Paco muerte

02.02.2020 Santiago de Chile

Heute sind wir beinahe ein wenig zwischen die Fronten geraten. Ein ausgedehnter Spaziergang führte uns nach Bellavista: ein Künstlerviertel, welches auch für seine Cafés, Bars und Theater berühmt ist. Wir sehen nicht nur hervorragende Streetart, sondern auch das Haus, in dem einst Pablo Neruda lebte. Auf dem Weg begegnen uns im Parque Forestal viele Obdachlose und Bettler. Die Verlierer dieser Gesellschaft leben in Pappverschlägen, Zelten und Sperrmüll unter freiem Himmel. Kurz drauf wundern wir uns über viele Pflastersteine und Betonbrocken, die lose auf der Straße liegen. Hat hier ein Lastwagen einen Teil seiner Ladung verloren? Komischerweise hat das Pflaster auf dem Gehsteig viele Lücken.

Ein paar Straßen weiter lesen wir die Parolen und Graffitis an einem verbarrikadierten Gebäude – gerade sind Arbeiter dabei, eine Mauer vor die Glasfront im Erdgeschoss zu betonieren, große Rollen Stacheldraht schützen einen Balkon. Ich spreche einen jungen Mann an und erfahre, dass es sich um Gebäude einer privaten Universität handelt, die im Verlauf der Unruhen stark beschädigt wurden. Hier sei das Zentrum der Unruhen, so erklärt uns Carlos, hier versammeln sich allabendlich die Protestierenden. Wir sprechen fast eine Stunde lang mit ihm. Der Exilvenezolaner wohnt um die Ecke, das Tränengas kann man noch im ganzen Viertel riechen. Bei der Straßenschlacht gab es einen Toten – der Mann ist von einem gepanzerten Polizeiauto überrollt worden.

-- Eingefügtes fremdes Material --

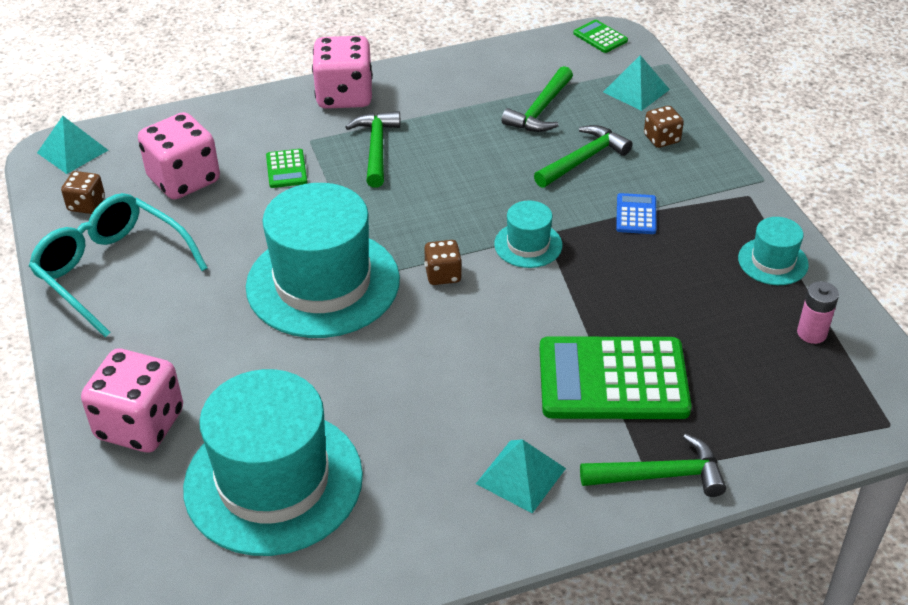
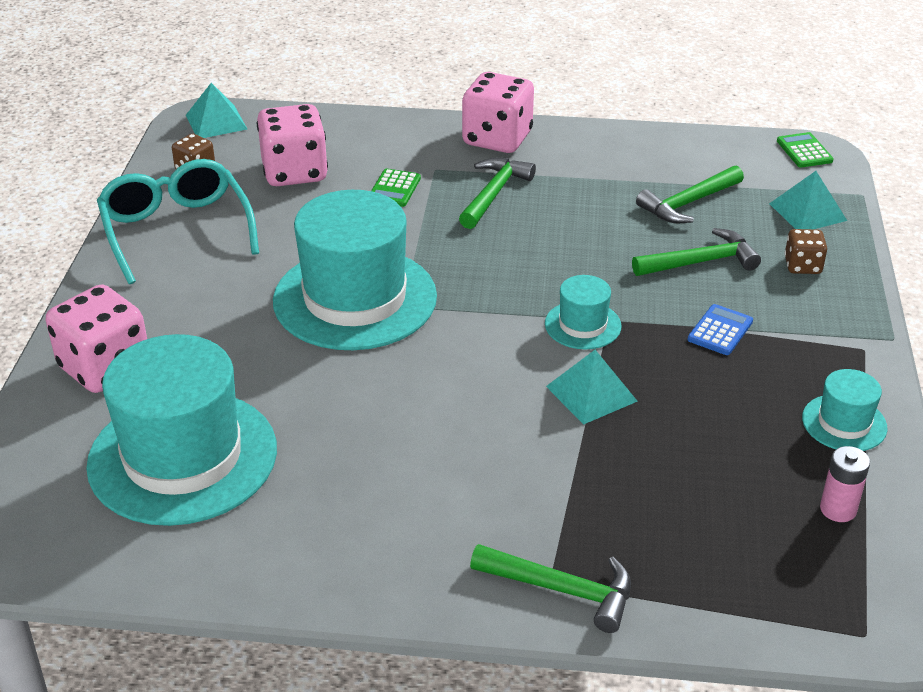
camera: 25 degrees right, 5 degrees down
brown dice [424,240,462,285] -> none
turquoise pyramid [476,439,566,513] -> turquoise pyramid moved to [546,350,638,425]
green calculator [540,336,691,419] -> none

Wir stehen an einer sechsspurigen Straße, die wir überqueren wollen. Die Ampel ist ausgefallen. Zum Glück sind hier ein paar Jugendliche, die den Verkehr regeln: Sie tragen Warnwesten und pfeifen mit ihren Trillerpfeifen. Sie haben sich einen gefährlichen Job gesucht – nicht alle Autofahrer bremsen. Als wir später an die selbe Stelle zurückkommen, haben sie mitten auf der Kreuzung ein Lagerfeuer entzündet. Alkoholisiert oder unter Drogeneinfluss halten sie jetzt die Autos an, indem sie eine Reihe von Feuerlöschern auf die Straße stellen. Mit Schals oder T-Shirts ums Gesicht gewickelt fordern sie Geld von den Autofahrern – einige drehen schnell um, andere werden gestoppt, zahlungsunwillige werden mit dem Löschpulver eingestäubt. Wir sehen zu, dass wir wegkommen. Verständlicherweise bin ich nicht zum Fotografieren gekommen. Keine Minute später: Sirenengeheul, vergitterte Polizeiautos brausen heran. Paco muerte bedeutet so viel wie „Tod den Bullen“.